Today, on St. Patrick’s Day, we’re taking a look at Patrick Henry O’Rorke, an Irishman-turned-American who was warm and endearing—and unflappable and courageous.
Born in 1836 in Ireland, “Paddy” O’Rorke was of medium size, with black hair and freckles. His family settled in Rochester, New York, and as a young man, Patrick apprenticed as a marble cutter. However, a local congressman offered him an appointment to the Military Academy at West Point, knowing of the young man’s academic prowess. There, he studied alongside Alonzo Cushing, Charlie Hazlett, George Custer, John Pelham, James Dearing, Tom Rosser, and Hugh Kilpatrick—all of whom would, like O’Rorke, find their place in history in the Civil War.
One story from his West Point days shows a glimpse of O’Rorke’s character and personality. During artillery drill one day, the gun fired prematurely while O’Rorke still held the rammer. He was thrown to the ground, but fortunately his arms were not torn off by the accident. His instructor rushed over, asking if he was all right.
O’Rorke stood up and said, “I’ve lost my glove, sir.”
“Bother your glove!” the panicked instructor retorted. “Your arm, man? Is your arm all right?”
“Oh, yes sir,” O’Rorke replied. “There’s nothing wrong with my arm.”
When war came, O’Rorke served as a staff officer and an engineer, but in the summer of 1862, while he was in New York on leave (and getting married!), he learned that a local regiment was forming—the 140th New York. He requested a commission, and in September he received the colonelcy of the regiment. Serving in the brigade of Gen. Gouverneur K. Warren, the 140th New York had their first taste of battle in the terrible Union disaster at Fredericksburg that December. A few months later in May, Col. O’Rorke was placed in temporary command of the brigade when Warren was made acting chief topographical engineer of the Army of the Potomac.
On the afternoon of July 2, 1863, the 140th New York sat resting about half a mile from Little Round Top. Orders came for the brigade, under the command of Gen. Stephen Weed, to move to the aid of Sickles’ III Corps. But, as they passed the little rocky hill, who should gallop up to O’Rorke but their old commander, Gen. Warren!
“Paddy,” he called, “give me a regiment!” When O’Rorke asked where to go, Warren replied, “Take your command and secure the hill before the enemy reaches it; that position must not be lost.”
Sometimes in battle, an “acoustic shadow” would occur, which is an atmospheric condition that dampens sound. Strangely enough, it is possible to be unaware of serious fighting nearby, even just on the other side of the hill! On July 2, such a shadow seems to have occurred at Little Round Top. Warren seems unaware of Col. Vincent’s brigade on the hill, and as O’Rorke and the 140th climbed the slope, they did not load their rifles, unaware that the fighting was so close. As they reached the crest however, they could see the Confederates a mere forty feet away! There was no time to form into a traditional line of battle.

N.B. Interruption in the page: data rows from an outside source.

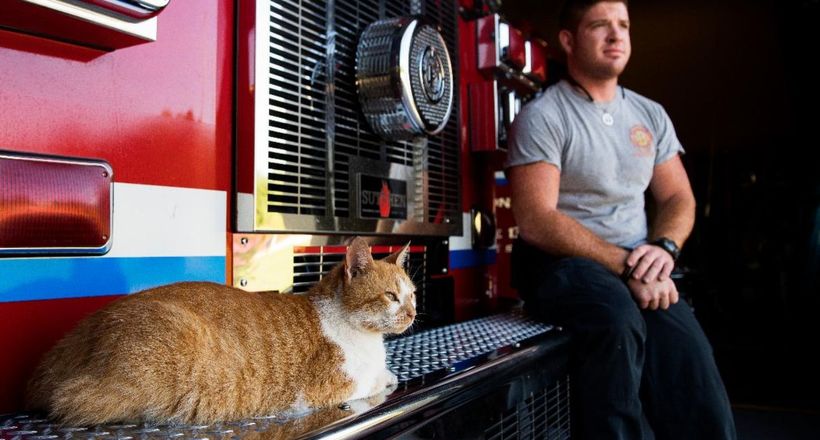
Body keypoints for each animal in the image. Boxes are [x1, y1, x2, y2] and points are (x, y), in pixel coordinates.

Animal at [25, 239, 416, 424]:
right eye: (391, 296)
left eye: (411, 294)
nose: (413, 312)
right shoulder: (326, 388)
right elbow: (372, 380)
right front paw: (386, 376)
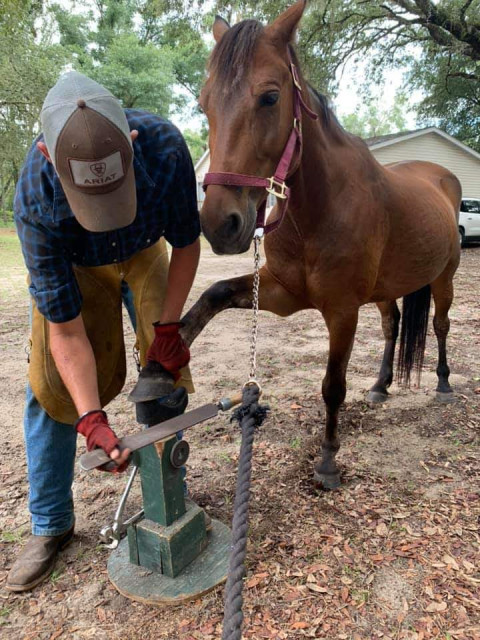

Dismounting and drawing his sword, O’Rorke shouted, “Down this way, boys!” and dashed down the slope. Companies A and G followed him, loading their rifles and forming a ragged line among the boulders on the right of the beleaguered 16th Michigan of Vincent’s brigade.
O’Rorke called out, “Here they are, men, commence firing!” His men fired and the Confederates replied with a withering volley. Col. O’Rorke fell with a bullet in his neck. He bled to death within minutes.
O’Rorke fell just as his men were entering the fray, but his regiment held their ground, saving Vincent’s right flank just as the 20th Maine on the left flank began their bayonet charge. O’Rorke could have refused Warren’s pleas, or sought approval of the change in plans from Weed or Sykes, the corps commander. He could have taken a few minutes to form his regiment in a proper line, to avoid the confusion of tumbling into line first-come-first-served fashion. But he knew what was needed and when. If he had delayed even a minute, Little Round Top would have been lost. What good would the 20th Maine’s charge have been, if the Confederates had overlapped and flanked the 16th Michigan, opening an easy route to the crest of the hill?
This weekend, as you enjoy the green beer, corned beef, and shamrocks, take a moment to raise a glass to Col. “Paddy” O’Rorke, an Irishman who helped save Little Round Top, the Union Army of the Potomac…and the nation!